With my long-established reverence for lectures and their givers, I was still far from realising how many speeches have to be made on any subject before a normal English audience remembers a week later even what it was, let alone anything that has been said about it. Needless to say, my carefully prepared lecture - which I read, word for word, with laborious conscientiousness for fear that I should forget to maintain my determined impartiality - made not a stir upon the lethargic surface of Y——parish; its chief effect was that of clearing my own brain on an acute political topic. ‘It would have been as useful to lecture on a turnip at Y——,’ I remarked ruefully to Winifred, but my disappointment was overshadowed by the B.A. Degrees which had been conferred upon us both in the academic splendour of the Sheldonian Theatre four days earlier, and by the London bazaar in aid of Somerville finances two days later, at which we both assisted with jubilant eagerness at a bookstall presided over by Rose Macaulay.

 

In January 1921, the Oxford women’s colleges had begun their three years’ special appeal for financial aid.
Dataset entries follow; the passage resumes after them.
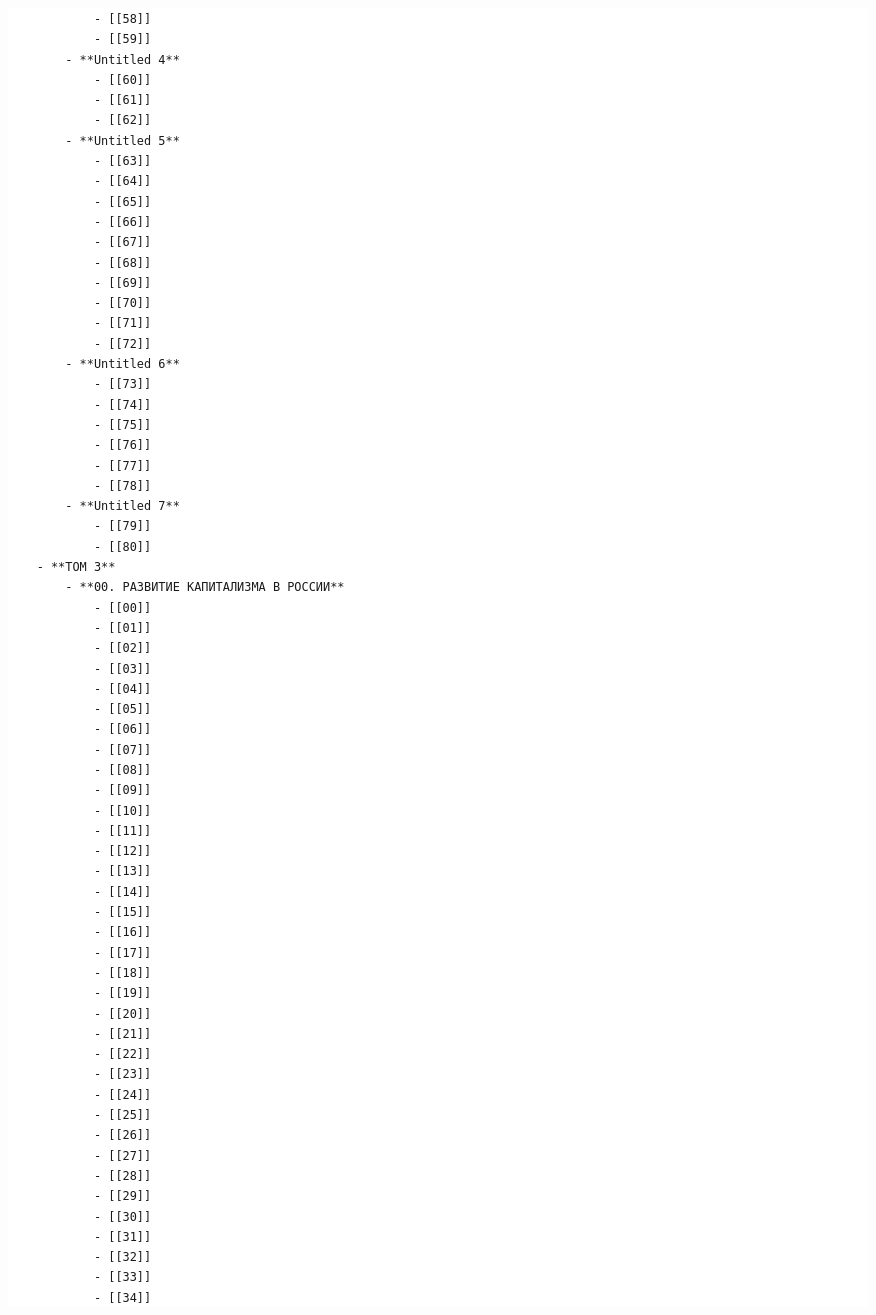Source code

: 				- [[58]]
				- [[59]]
			- **Untitled 4**
				- [[60]]
				- [[61]]
				- [[62]]
			- **Untitled 5**
				- [[63]]
				- [[64]]
				- [[65]]
				- [[66]]
				- [[67]]
				- [[68]]
				- [[69]]
				- [[70]]
				- [[71]]
				- [[72]]
			- **Untitled 6**
				- [[73]]
				- [[74]]
				- [[75]]
				- [[76]]
				- [[77]]
				- [[78]]
			- **Untitled 7**
				- [[79]]
				- [[80]]
		- **ТОМ 3**
			- **00. РАЗВИТИЕ КАПИТАЛИЗМА В РОССИИ**
				- [[00]]
				- [[01]]
				- [[02]]
				- [[03]]
				- [[04]]
				- [[05]]
				- [[06]]
				- [[07]]
				- [[08]]
				- [[09]]
				- [[10]]
				- [[11]]
				- [[12]]
				- [[13]]
				- [[14]]
				- [[15]]
				- [[16]]
				- [[17]]
				- [[18]]
				- [[19]]
				- [[20]]
				- [[21]]
				- [[22]]
				- [[23]]
				- [[24]]
				- [[25]]
				- [[26]]
				- [[27]]
				- [[28]]
				- [[29]]
				- [[30]]
				- [[31]]
				- [[32]]
				- [[33]]
				- [[34]]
Poorly endowed, and frequented chiefly by students who were obliged to earn their living and had no money to give, the women’s colleges, as I had realised with such dismay in 1914, had none of the resources which made Oxford a comparatively luxurious university for men. After the War, the economic outlook seemed darker than ever, and the funds of Somerville especially were depleted by the return to a building in which everything had deteriorated. The War Office ‘compensation’ by no means compensated in full for the numerous structural alterations that had to be made, and sufficient spare cash was not even available for the cleaning and repairing of the numerous college clocks which had remained untouched during the War.

 

Reluctantly Somerville was obliged to descend to appeals and bazaars, and immediately after our return from Italy, a letter asking me to help Miss Macaulay to sell books offered that prospect of a temporary acquaintanceship with a really famous writer which had hitherto seemed utterly unattainable by a struggling journalist whose persistent onslaughts on London newspapers remained lamentably fruitless. Enthusiastically I attended one or two of the bazaar committees at the University Women’s Club; ‘the meeting lasted
hours,’ I related to the envious Winifred, whose co-operation had not then been invited; ‘I promised desperately to try and collect books; it’s a great bore, but I think that to run the bookstall with Rose Macaulay is worth the price.’